• [Set problem a] From the rows below, list each line that contains the string "kern".

• [Selected passage]
──────
TIA” means the Trust Indenture Act of 1939 (15 U.S.C. Sections 77aaa-77bbbb), as amended.

Total Assets” means the total consolidated assets of Holdings and the Restricted Subsidiaries of Holdings, as shown on the most recent consolidated balance sheet of Holdings and its Restricted Subsidiaries.

Transactions” means, collectively, the Scheme and the other transactions contemplated in the Offering Memorandum for the notes as of the date thereof.

Treasury Rate” means, as of the applicable redemption date, the yield to maturity as of such redemption date of United States Treasury securities with a constant maturity (as compiled and published in the most recent Federal Reserve Statistical Release H.15 (519) that has become publicly available at least two business days prior to such redemption date (or, if such Statistical Release is no longer published, any publicly available source of similar market data)) most nearly equal to the period from such redemption date to October 1, 2014; provided, however, that if the period from such redemption date to October 1, 2014 is less than one year, the weekly average yield on actually traded United States Treasury securities adjusted to a constant maturity of one year will be used.
──────
• [Supplied material]

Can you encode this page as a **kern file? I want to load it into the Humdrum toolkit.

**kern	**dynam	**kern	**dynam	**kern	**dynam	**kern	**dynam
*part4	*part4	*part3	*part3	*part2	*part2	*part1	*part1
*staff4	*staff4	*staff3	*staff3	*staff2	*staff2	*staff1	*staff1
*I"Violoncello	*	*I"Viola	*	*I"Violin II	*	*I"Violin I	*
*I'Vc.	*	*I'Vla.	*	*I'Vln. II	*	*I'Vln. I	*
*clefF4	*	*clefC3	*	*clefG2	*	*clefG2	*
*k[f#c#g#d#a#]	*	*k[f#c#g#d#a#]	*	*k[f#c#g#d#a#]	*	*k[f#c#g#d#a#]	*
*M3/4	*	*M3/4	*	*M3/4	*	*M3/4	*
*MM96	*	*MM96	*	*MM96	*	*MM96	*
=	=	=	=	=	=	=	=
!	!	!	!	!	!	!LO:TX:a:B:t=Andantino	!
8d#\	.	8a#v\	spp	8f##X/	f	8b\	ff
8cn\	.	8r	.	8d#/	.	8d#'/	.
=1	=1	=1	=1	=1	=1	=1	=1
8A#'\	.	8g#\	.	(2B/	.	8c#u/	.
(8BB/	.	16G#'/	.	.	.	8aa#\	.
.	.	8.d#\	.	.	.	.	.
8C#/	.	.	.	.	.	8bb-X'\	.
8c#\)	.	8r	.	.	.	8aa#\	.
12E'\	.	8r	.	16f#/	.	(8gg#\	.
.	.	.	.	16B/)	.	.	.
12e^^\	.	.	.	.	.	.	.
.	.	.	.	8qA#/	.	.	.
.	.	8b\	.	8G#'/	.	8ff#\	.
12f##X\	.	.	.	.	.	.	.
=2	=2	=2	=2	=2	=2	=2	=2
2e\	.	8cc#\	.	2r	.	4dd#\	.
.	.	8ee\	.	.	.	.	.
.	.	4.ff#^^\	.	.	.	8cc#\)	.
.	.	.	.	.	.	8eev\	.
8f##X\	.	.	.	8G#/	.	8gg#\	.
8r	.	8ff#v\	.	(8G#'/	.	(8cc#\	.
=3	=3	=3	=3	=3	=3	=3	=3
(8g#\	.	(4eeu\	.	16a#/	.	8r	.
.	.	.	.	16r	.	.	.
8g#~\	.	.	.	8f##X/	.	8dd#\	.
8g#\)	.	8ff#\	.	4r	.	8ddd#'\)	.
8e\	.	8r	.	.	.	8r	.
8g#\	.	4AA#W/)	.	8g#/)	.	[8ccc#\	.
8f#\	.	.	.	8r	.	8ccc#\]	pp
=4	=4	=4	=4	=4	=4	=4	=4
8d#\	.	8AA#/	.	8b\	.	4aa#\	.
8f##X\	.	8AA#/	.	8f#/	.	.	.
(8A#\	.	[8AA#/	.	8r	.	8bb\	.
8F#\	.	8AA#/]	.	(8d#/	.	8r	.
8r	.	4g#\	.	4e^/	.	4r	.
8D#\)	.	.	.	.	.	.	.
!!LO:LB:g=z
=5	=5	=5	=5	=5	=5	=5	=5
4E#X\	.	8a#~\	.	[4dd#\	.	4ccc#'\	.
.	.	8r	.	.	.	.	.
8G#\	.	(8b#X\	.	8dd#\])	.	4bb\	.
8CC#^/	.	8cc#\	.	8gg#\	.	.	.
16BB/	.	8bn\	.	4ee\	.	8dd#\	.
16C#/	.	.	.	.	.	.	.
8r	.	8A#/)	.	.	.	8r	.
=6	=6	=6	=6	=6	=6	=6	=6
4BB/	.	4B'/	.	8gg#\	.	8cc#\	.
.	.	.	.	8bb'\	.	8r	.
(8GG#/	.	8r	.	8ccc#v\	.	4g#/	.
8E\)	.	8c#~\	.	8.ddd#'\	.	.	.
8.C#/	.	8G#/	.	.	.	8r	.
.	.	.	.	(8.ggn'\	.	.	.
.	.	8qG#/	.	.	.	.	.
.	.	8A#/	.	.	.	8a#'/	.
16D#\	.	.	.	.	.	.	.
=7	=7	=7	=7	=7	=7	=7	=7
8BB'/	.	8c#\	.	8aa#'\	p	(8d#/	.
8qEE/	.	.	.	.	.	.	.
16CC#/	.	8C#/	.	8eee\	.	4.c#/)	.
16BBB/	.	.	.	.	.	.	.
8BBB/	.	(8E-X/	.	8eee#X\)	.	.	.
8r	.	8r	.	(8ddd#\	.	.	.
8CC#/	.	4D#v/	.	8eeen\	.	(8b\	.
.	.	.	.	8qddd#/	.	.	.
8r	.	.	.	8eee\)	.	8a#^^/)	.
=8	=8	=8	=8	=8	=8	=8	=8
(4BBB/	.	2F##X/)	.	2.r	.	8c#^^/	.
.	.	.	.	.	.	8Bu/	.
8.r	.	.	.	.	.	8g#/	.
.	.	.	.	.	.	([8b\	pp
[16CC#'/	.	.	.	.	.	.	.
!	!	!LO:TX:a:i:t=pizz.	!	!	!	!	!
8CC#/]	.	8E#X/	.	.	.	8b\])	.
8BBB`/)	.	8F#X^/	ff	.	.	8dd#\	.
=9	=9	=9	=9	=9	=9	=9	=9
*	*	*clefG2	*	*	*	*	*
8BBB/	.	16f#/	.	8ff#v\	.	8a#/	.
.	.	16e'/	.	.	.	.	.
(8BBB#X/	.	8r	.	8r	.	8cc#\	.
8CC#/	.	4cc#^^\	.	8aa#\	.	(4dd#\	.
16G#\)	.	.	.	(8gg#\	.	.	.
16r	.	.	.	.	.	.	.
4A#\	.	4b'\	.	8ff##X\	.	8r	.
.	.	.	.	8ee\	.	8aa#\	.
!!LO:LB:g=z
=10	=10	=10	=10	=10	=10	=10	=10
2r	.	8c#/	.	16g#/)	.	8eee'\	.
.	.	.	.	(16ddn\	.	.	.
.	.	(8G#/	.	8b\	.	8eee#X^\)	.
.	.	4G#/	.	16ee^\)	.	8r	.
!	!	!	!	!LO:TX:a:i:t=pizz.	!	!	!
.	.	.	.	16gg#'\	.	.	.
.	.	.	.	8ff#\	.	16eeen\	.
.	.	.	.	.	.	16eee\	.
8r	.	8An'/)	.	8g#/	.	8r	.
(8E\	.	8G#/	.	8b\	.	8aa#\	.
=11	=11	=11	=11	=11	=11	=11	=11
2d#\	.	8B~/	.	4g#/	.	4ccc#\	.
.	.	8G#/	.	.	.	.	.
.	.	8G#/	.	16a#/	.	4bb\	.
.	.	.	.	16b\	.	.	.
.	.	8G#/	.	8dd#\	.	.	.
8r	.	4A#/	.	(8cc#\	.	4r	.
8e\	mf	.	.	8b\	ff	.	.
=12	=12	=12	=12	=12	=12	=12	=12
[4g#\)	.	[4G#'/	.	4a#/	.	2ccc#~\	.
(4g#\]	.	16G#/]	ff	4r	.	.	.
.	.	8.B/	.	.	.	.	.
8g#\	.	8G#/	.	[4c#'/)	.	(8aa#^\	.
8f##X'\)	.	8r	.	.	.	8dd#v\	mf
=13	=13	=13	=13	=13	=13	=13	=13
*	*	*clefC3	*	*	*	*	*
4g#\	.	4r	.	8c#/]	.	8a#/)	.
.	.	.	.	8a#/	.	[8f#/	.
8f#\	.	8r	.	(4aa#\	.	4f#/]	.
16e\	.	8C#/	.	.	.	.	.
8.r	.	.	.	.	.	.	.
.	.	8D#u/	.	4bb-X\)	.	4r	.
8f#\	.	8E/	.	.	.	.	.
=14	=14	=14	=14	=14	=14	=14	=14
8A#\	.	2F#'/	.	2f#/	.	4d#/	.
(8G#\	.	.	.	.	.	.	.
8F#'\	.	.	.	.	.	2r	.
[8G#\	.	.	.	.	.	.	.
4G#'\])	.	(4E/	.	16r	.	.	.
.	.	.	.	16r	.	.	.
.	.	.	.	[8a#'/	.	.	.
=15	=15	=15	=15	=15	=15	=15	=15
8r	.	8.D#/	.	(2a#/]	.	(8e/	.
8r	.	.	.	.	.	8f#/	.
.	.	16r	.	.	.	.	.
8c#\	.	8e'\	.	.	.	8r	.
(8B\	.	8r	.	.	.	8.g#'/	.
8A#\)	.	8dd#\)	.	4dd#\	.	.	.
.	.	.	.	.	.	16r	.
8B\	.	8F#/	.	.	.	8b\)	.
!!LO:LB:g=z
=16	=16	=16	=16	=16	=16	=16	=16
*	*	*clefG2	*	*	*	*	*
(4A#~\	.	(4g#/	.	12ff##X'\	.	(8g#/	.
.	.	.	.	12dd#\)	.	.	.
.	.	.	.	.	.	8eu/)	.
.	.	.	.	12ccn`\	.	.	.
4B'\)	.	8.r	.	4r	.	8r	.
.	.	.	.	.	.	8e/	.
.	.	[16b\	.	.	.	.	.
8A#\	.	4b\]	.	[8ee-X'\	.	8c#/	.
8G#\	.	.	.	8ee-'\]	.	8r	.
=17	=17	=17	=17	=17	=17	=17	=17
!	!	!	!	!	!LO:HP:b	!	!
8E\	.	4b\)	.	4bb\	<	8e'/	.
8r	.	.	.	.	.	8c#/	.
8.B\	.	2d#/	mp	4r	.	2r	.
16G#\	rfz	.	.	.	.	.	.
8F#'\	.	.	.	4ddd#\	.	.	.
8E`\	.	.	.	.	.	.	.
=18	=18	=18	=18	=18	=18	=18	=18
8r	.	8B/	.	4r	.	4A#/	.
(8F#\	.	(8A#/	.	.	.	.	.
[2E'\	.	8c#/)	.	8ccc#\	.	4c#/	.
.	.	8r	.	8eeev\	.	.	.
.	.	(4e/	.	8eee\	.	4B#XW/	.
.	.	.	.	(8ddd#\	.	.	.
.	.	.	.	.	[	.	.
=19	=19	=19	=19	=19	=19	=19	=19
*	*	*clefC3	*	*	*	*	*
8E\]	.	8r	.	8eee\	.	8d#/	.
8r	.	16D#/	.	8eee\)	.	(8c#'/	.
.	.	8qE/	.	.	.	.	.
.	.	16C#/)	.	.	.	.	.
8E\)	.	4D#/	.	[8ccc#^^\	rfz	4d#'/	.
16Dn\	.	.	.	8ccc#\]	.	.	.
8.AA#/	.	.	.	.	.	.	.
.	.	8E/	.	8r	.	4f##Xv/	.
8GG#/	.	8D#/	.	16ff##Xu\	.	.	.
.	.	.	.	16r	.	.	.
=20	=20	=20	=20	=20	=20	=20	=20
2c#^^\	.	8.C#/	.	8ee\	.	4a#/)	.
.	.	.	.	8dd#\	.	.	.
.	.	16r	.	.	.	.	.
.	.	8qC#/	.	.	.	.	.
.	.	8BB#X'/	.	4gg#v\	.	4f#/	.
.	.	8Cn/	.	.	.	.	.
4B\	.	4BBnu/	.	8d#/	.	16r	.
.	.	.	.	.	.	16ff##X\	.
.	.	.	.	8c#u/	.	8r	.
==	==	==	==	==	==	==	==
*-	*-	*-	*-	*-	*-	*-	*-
──────
• [Set problem b] In the definitions passage above, what does "Total Assets" mean?

• [Complete answer a]
Can you encode this page as a **kern file? I want to load it into the Humdrum toolkit.
**kern	**dynam	**kern	**dynam	**kern	**dynam	**kern	**dynam

• [Complete answer b] The total consolidated assets of Holdings and its Restricted Subsidiaries, as shown on the most recent consolidated balance sheet of Holdings and its Restricted Subsidiaries.